In the meantime, I'd also discovered that the headset was grinding again, and in spite of pulling it apart, regreasing it, and putting it back together, it was also not getting any better. Worse, the yokels who replaced the first failed headset bearings didn't add any spacers, so the fork always flexed a bit under braking (attempting to resolve this resulted in a bound-up steerer). I knew I couldn't service angular-contact bearings, but that they were going to be cheaper and easier to toss than the BB bearings, so I ordered a set of Cane Creek 41/52mm series 40 bearings. There is no flex in the fork now, and sizing the correct bearings meant no need for shims to keep from locking up the steerer. Yay!

So after taking a day to calm down, I rolled up my sleeves and tore the bottom of the bike apart. Water was everywhere and had fouled every scrap of lube and grease, so the first thing I had to do was a thorough cleaning of the inner parts of the bike, along with rotating the frame around to get all the water out.

After that, I put a big socket on the inside of the bearings and popped them both out with a hammer, then pulled off the outer faces.
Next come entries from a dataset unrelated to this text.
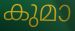
കുമാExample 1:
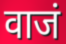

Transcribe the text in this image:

वाजं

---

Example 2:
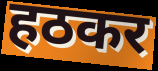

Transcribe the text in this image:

हठकर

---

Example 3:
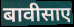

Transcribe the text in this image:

बावीसाए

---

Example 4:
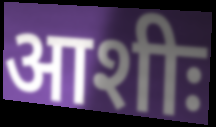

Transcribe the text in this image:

आशीः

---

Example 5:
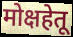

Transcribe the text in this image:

मोक्षहेतू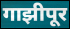
गाझीपूर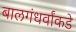
बालगंधर्वांकडे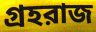
গ্রহরাজ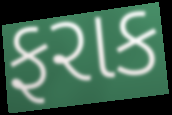
ફરાક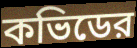
কভিডের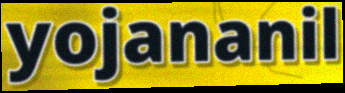
yojananil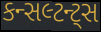
કન્સલ્ટન્ટ્સ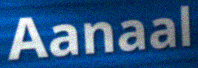
AanaalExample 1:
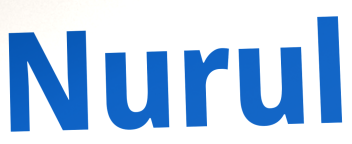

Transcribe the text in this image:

Nurul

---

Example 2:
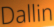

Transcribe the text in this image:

Dallin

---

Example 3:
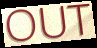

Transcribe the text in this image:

OUT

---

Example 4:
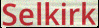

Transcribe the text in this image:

Selkirk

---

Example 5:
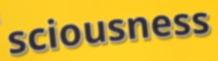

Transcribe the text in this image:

sciousness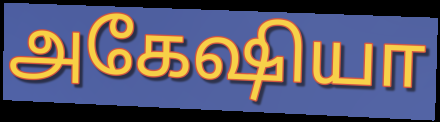
அகேஷியா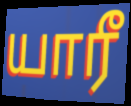
யாரீ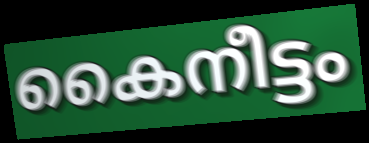
കൈനീട്ടംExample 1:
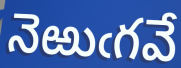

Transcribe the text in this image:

నెఱుఁగవే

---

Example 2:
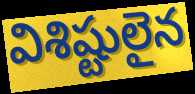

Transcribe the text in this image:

విశిష్టులైన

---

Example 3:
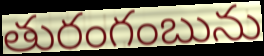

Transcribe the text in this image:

తురంగంబును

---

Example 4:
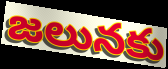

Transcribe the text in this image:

జలునకు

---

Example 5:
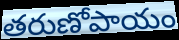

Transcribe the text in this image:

తరుణోపాయం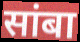
सांबा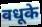
वधूकेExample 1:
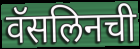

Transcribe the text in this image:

वॅसलिनची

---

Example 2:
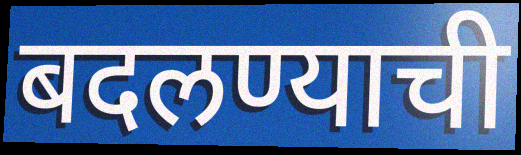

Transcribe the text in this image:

बदलण्याची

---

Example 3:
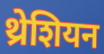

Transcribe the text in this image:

थ्रेशियन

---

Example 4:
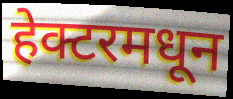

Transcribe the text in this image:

हेक्टरमधून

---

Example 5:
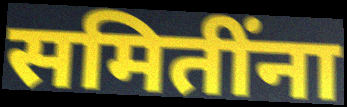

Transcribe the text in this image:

समितींनाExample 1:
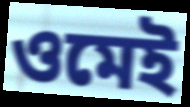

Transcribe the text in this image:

ওমেই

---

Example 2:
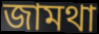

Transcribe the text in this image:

জামথা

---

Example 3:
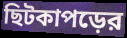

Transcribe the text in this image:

ছিটকাপড়ের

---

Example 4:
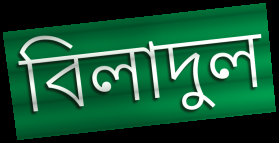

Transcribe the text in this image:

বিলাদুল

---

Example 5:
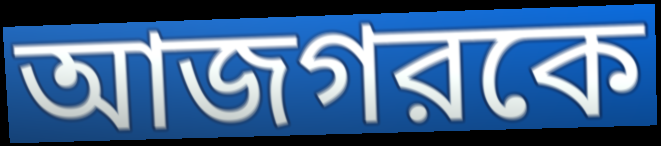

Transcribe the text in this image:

আজগরকে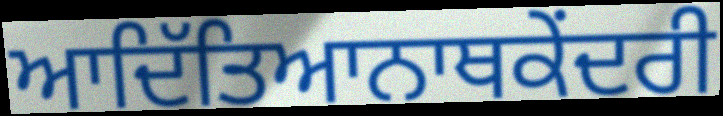
ਆਦਿੱਤਿਆਨਾਥਕੇਂਦਰੀ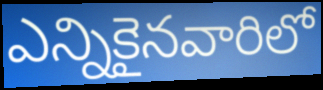
ఎన్నికైనవారిలో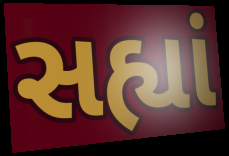
સહ્યાંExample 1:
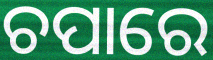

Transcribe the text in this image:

ଚପାରେ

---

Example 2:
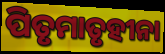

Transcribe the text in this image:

ପିତୃମାତୃହୀନା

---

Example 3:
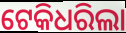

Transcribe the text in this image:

ଟେକିଧରିଲା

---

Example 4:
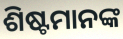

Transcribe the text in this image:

ଶିଷ୍ଟମାନଙ୍କ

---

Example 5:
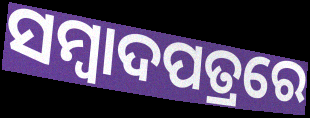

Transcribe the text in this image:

ସମ୍ୱାଦପତ୍ରରେ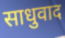
साधुवाद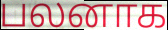
பலனாகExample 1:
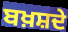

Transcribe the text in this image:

ਬਖ਼ਸ਼ਦੇ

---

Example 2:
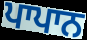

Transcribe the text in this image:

ਪਾਪਾਨ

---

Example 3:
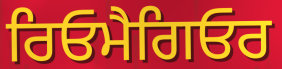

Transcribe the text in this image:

ਰਿਓਮੈਗਿਓਰ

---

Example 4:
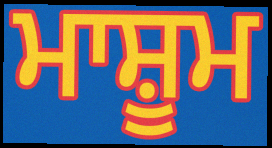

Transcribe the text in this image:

ਮਾਸ਼ੂਮ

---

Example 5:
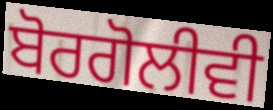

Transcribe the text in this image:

ਬੋਰਗੋਲੀਵੀ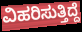
ವಿಹರಿಸುತ್ತಿದ್ದೆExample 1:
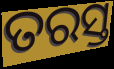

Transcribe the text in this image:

There was standing water INSIDE both bearings, and rotating the inner race forced even more water out.

I'd never torn down bearings so small, so it took a while to figure out how to remove the retainers and balls, but everything came apart and got as cleaned as it could be. I repacked the whole thing with Redline CV2, a fully synthetic grease I'd used to pack Miata front hubs over the years. I figure if it can stand up to the rigors of jumping on the brakes at 120mph, it can handle the occasional burst of power through a bike frame. Even so, it's probably way too thick for this application, but it's what I had.

After getting the bearings fully re-packed, the grind was almost imperceptible. There's no question that crud was etched into the inner and outer races, but given the incredible hardness of ceramic, I doubt the balls were etched, so if the repair does not hold up, I'll buy and gut a pair of steel 2437 bearings and transfer the ceramic balls.

I went out and put down a couple of test rides after getting everything patched up, and almost instantly realized the Shimano Ultegra 6800 chain was binding at the connector pin. No matter how much I've lubed and cared for that chain, it just keeps jumping on the 11 & 12 cogs. Can't have that during a race, so I ordered a KMC X11.93, which came with an unexpected (and minimal) 2g weight savings.

So now this bike is on its 3rd headset, 3rd chain, and functionally 3rd bottom bracket in just over 2000 miles. Going fast costs money, but it's always nice when it costs money that was already spent on the hobbies of yesteryear.